**Items from a dataset**
####

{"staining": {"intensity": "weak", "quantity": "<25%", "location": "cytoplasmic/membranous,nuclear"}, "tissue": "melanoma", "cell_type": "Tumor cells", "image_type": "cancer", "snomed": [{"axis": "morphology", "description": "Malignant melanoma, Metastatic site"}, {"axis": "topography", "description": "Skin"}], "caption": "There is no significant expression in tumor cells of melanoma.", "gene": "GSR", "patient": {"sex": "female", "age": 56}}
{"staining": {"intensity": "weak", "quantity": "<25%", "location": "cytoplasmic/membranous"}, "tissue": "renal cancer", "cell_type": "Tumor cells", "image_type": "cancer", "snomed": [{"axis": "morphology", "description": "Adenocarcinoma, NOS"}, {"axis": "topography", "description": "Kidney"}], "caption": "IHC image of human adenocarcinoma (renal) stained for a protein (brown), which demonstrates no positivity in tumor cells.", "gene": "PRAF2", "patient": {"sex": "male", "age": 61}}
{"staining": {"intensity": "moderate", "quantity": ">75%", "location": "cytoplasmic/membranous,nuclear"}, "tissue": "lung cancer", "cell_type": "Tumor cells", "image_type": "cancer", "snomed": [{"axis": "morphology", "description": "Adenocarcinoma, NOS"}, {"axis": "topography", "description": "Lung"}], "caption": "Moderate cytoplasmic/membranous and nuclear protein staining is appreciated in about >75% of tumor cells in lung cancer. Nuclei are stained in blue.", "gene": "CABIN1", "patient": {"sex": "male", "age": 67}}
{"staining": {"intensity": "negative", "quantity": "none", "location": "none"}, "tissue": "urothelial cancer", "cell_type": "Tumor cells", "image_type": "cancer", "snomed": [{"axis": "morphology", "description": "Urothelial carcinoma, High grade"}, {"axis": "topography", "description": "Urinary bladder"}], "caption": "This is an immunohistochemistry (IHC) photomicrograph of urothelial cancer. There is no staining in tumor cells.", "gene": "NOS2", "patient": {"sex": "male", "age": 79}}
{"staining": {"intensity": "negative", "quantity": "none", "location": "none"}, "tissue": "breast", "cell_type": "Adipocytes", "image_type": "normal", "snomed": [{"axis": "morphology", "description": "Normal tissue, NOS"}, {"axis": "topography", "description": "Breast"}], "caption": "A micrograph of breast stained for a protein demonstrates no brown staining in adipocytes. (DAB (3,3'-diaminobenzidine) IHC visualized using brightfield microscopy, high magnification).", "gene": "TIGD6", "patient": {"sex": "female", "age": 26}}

####

**Problem details**
The records above need to be written out once more, exactly.

**Task output**
{"staining": {"intensity": "weak", "quantity": "<25%", "location": "cytoplasmic/membranous,nuclear"}, "tissue": "melanoma", "cell_type": "Tumor cells", "image_type": "cancer", "snomed": [{"axis": "morphology", "description": "Malignant melanoma, Metastatic site"}, {"axis": "topography", "description": "Skin"}], "caption": "There is no significant expression in tumor cells of melanoma.", "gene": "GSR", "patient": {"sex": "female", "age": 56}}
{"staining": {"intensity": "weak", "quantity": "<25%", "location": "cytoplasmic/membranous"}, "tissue": "renal cancer", "cell_type": "Tumor cells", "image_type": "cancer", "snomed": [{"axis": "morphology", "description": "Adenocarcinoma, NOS"}, {"axis": "topography", "description": "Kidney"}], "caption": "IHC image of human adenocarcinoma (renal) stained for a protein (brown), which demonstrates no positivity in tumor cells.", "gene": "PRAF2", "patient": {"sex": "male", "age": 61}}
{"staining": {"intensity": "moderate", "quantity": ">75%", "location": "cytoplasmic/membranous,nuclear"}, "tissue": "lung cancer", "cell_type": "Tumor cells", "image_type": "cancer", "snomed": [{"axis": "morphology", "description": "Adenocarcinoma, NOS"}, {"axis": "topography", "description": "Lung"}], "caption": "Moderate cytoplasmic/membranous and nuclear protein staining is appreciated in about >75% of tumor cells in lung cancer. Nuclei are stained in blue.", "gene": "CABIN1", "patient": {"sex": "male", "age": 67}}
{"staining": {"intensity": "negative", "quantity": "none", "location": "none"}, "tissue": "urothelial cancer", "cell_type": "Tumor cells", "image_type": "cancer", "snomed": [{"axis": "morphology", "description": "Urothelial carcinoma, High grade"}, {"axis": "topography", "description": "Urinary bladder"}], "caption": "This is an immunohistochemistry (IHC) photomicrograph of urothelial cancer. There is no staining in tumor cells.", "gene": "NOS2", "patient": {"sex": "male", "age": 79}}
{"staining": {"intensity": "negative", "quantity": "none", "location": "none"}, "tissue": "breast", "cell_type": "Adipocytes", "image_type": "normal", "snomed": [{"axis": "morphology", "description": "Normal tissue, NOS"}, {"axis": "topography", "description": "Breast"}], "caption": "A micrograph of breast stained for a protein demonstrates no brown staining in adipocytes. (DAB (3,3'-diaminobenzidine) IHC visualized using brightfield microscopy, high magnification).", "gene": "TIGD6", "patient": {"sex": "female", "age": 26}}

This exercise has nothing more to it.